Given information
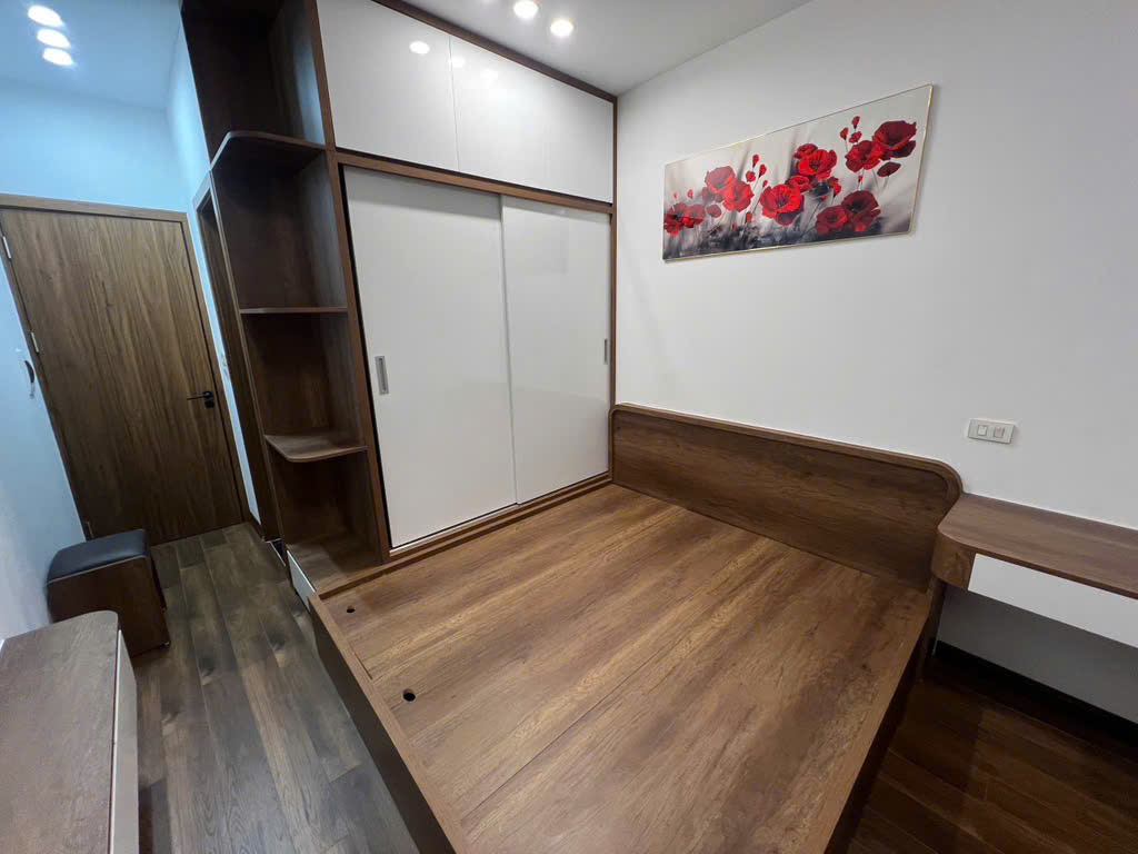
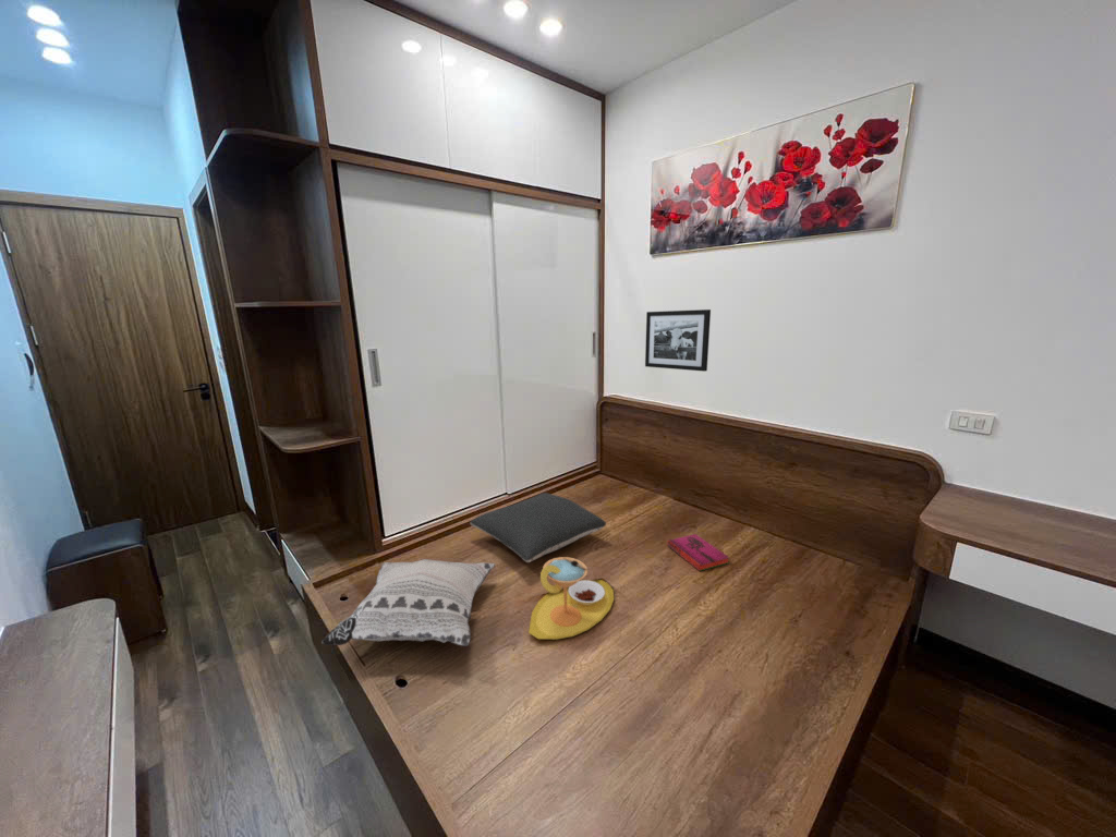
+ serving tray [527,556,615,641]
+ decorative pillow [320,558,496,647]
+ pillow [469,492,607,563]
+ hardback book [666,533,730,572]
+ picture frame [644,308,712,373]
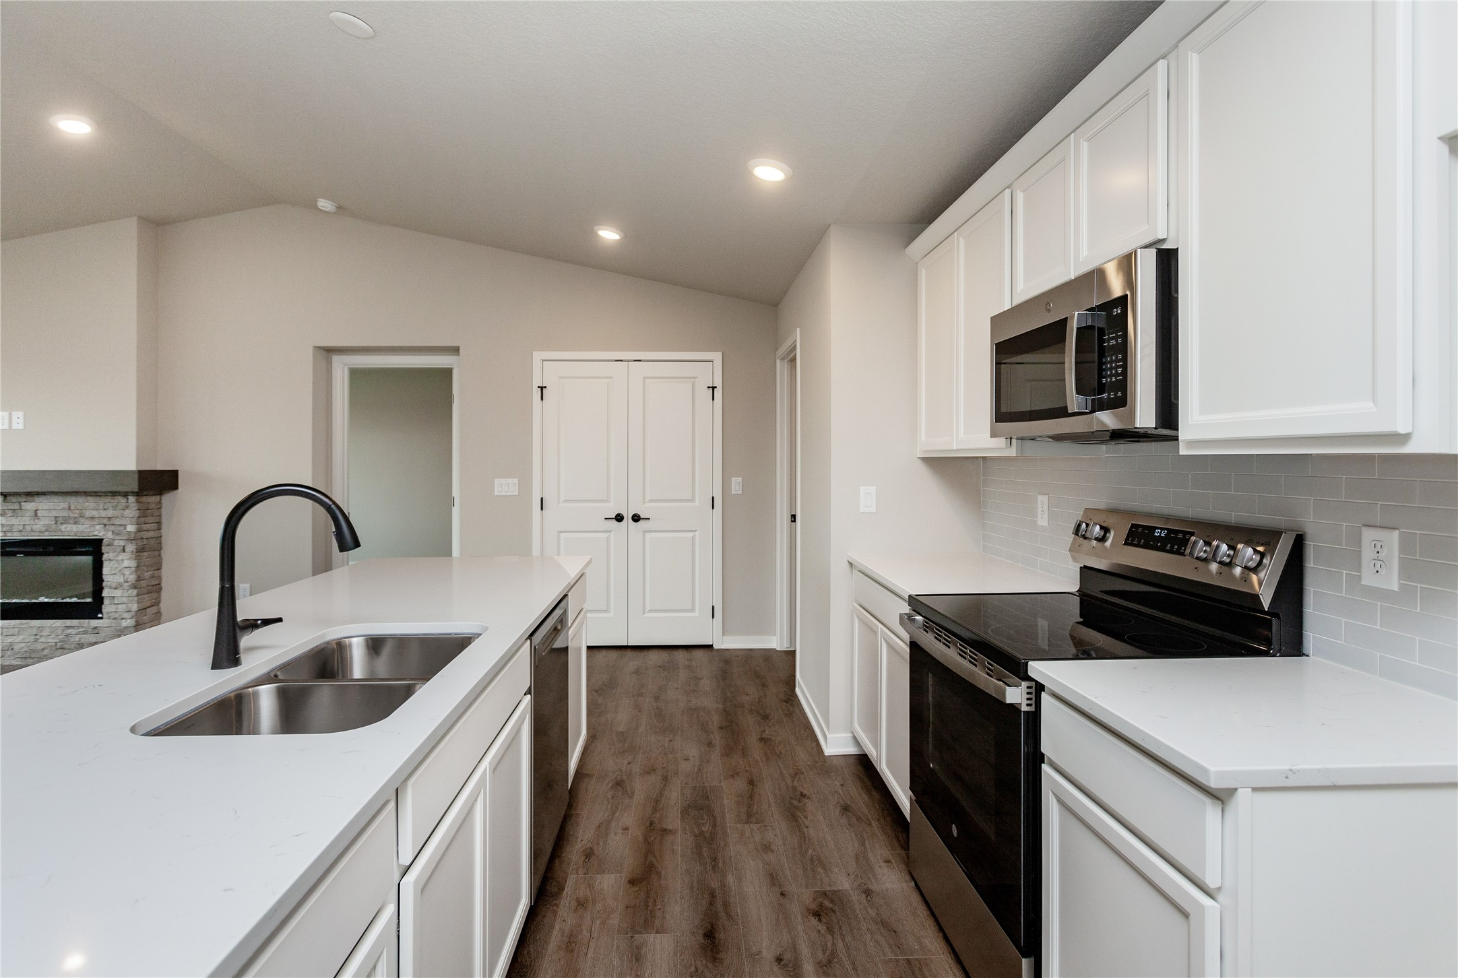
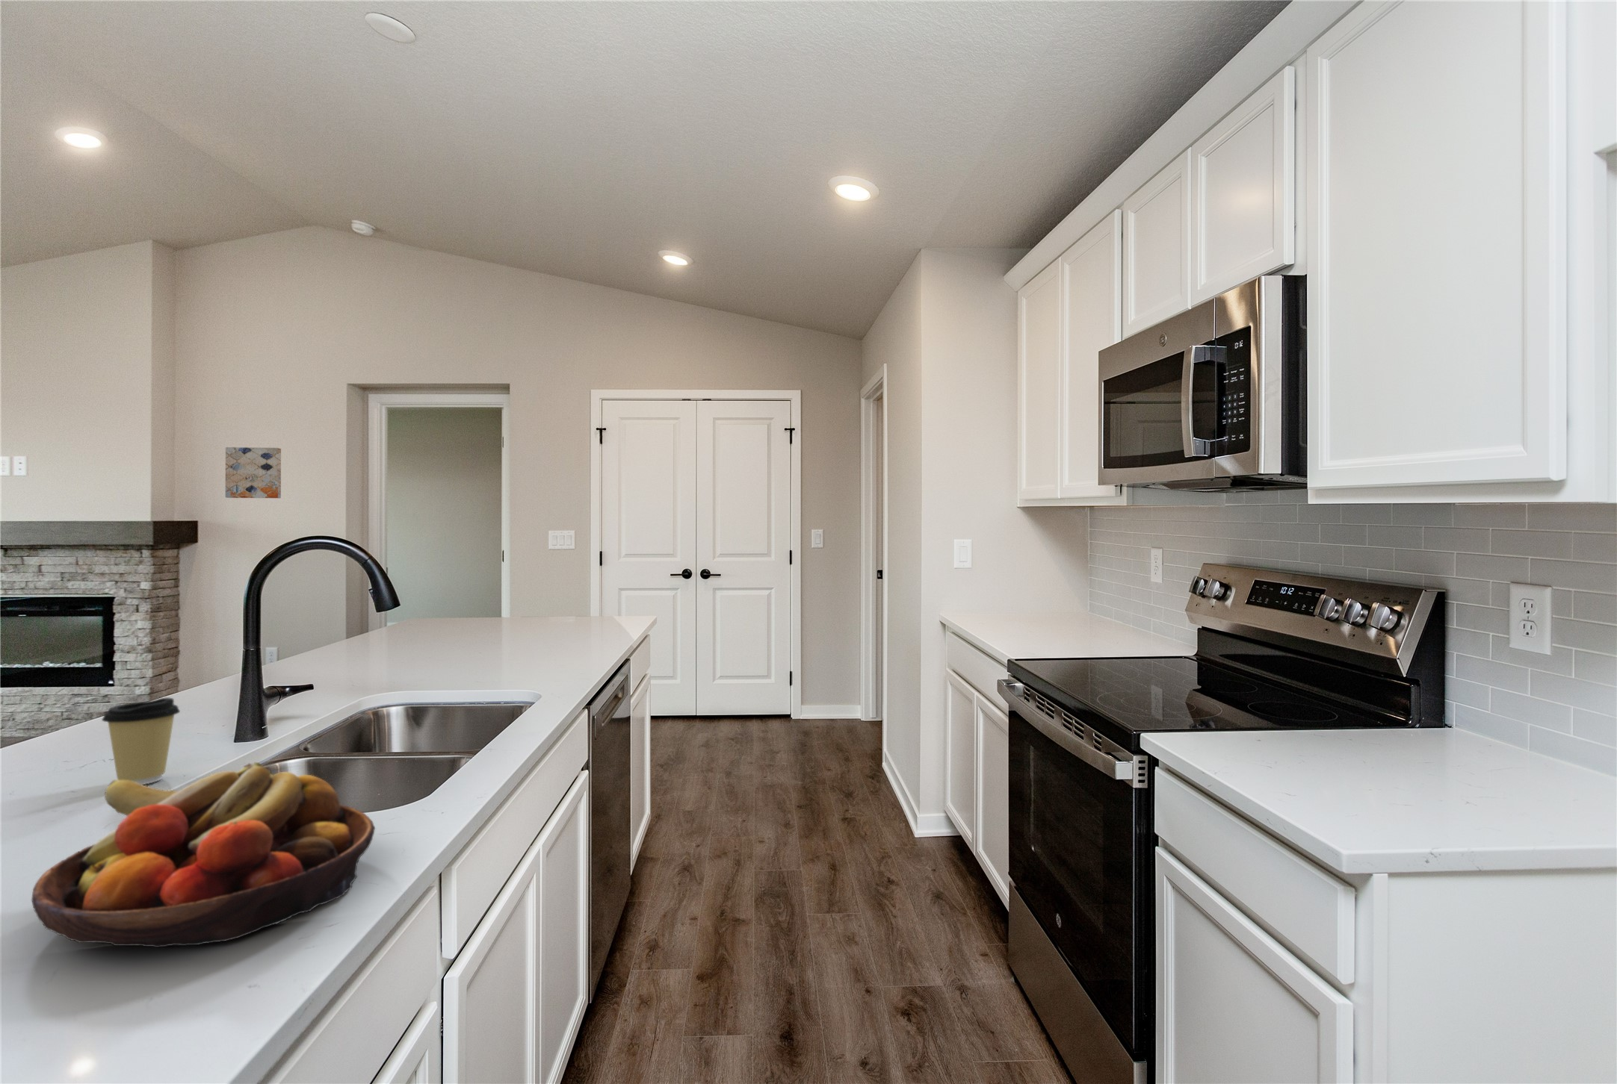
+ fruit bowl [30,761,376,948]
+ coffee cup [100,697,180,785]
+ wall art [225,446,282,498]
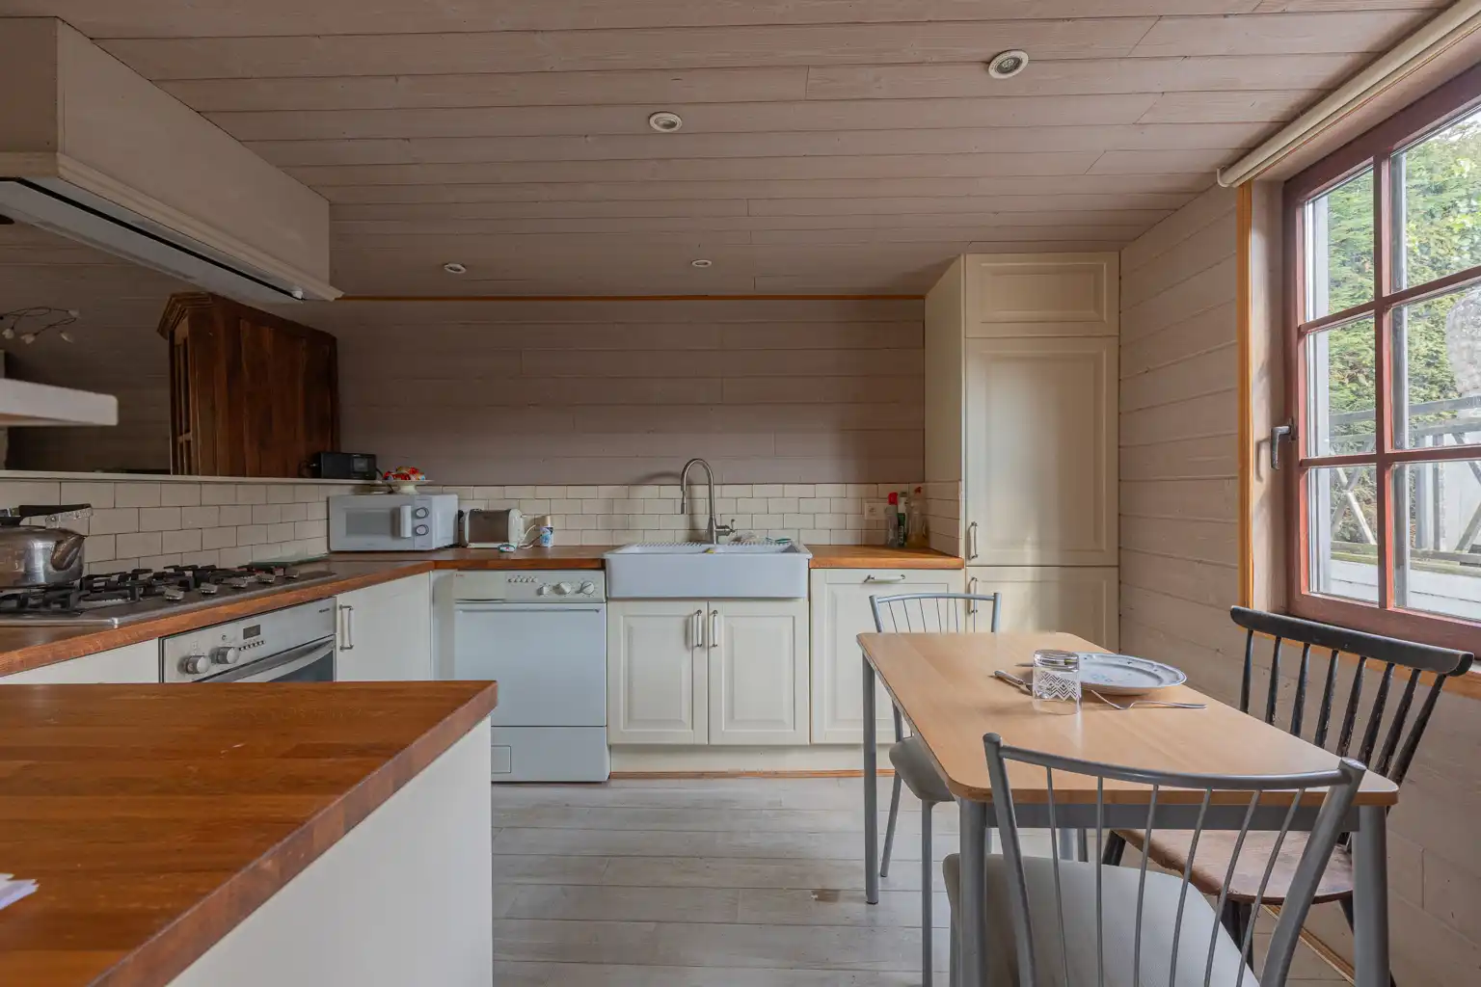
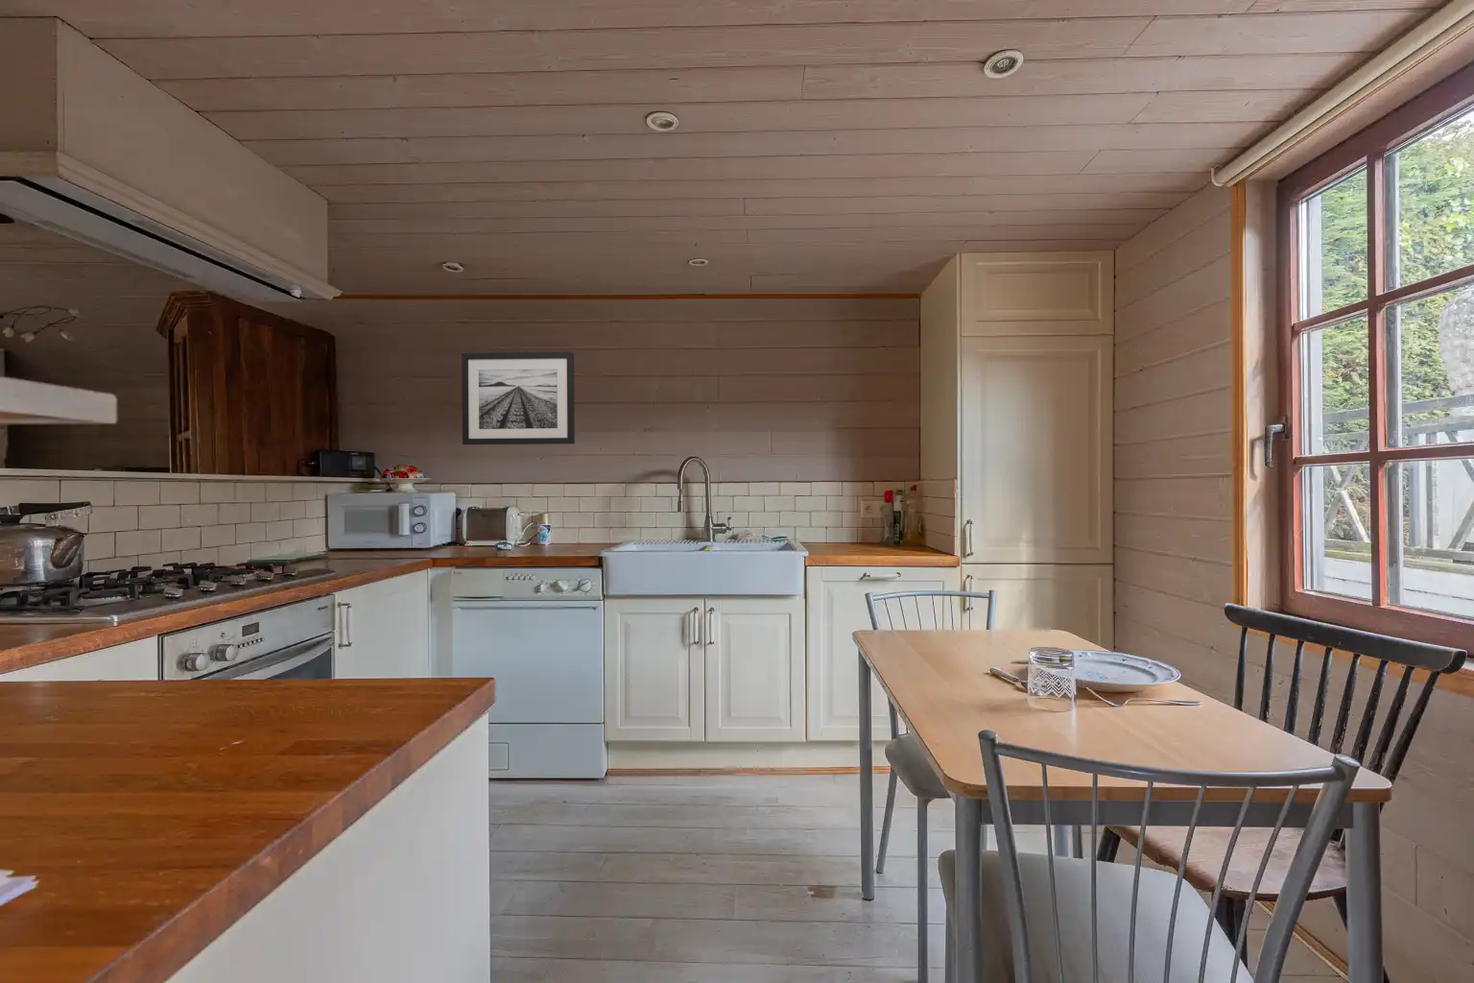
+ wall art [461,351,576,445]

Your objective
Output every record verbatim, skipping images.

Task result
+ serving tray [527,556,615,641]
+ decorative pillow [320,558,496,647]
+ pillow [469,492,607,563]
+ hardback book [666,533,730,572]
+ picture frame [644,308,712,373]
+ fruit bowl [30,761,376,948]
+ coffee cup [100,697,180,785]
+ wall art [225,446,282,498]
+ wall art [461,351,576,445]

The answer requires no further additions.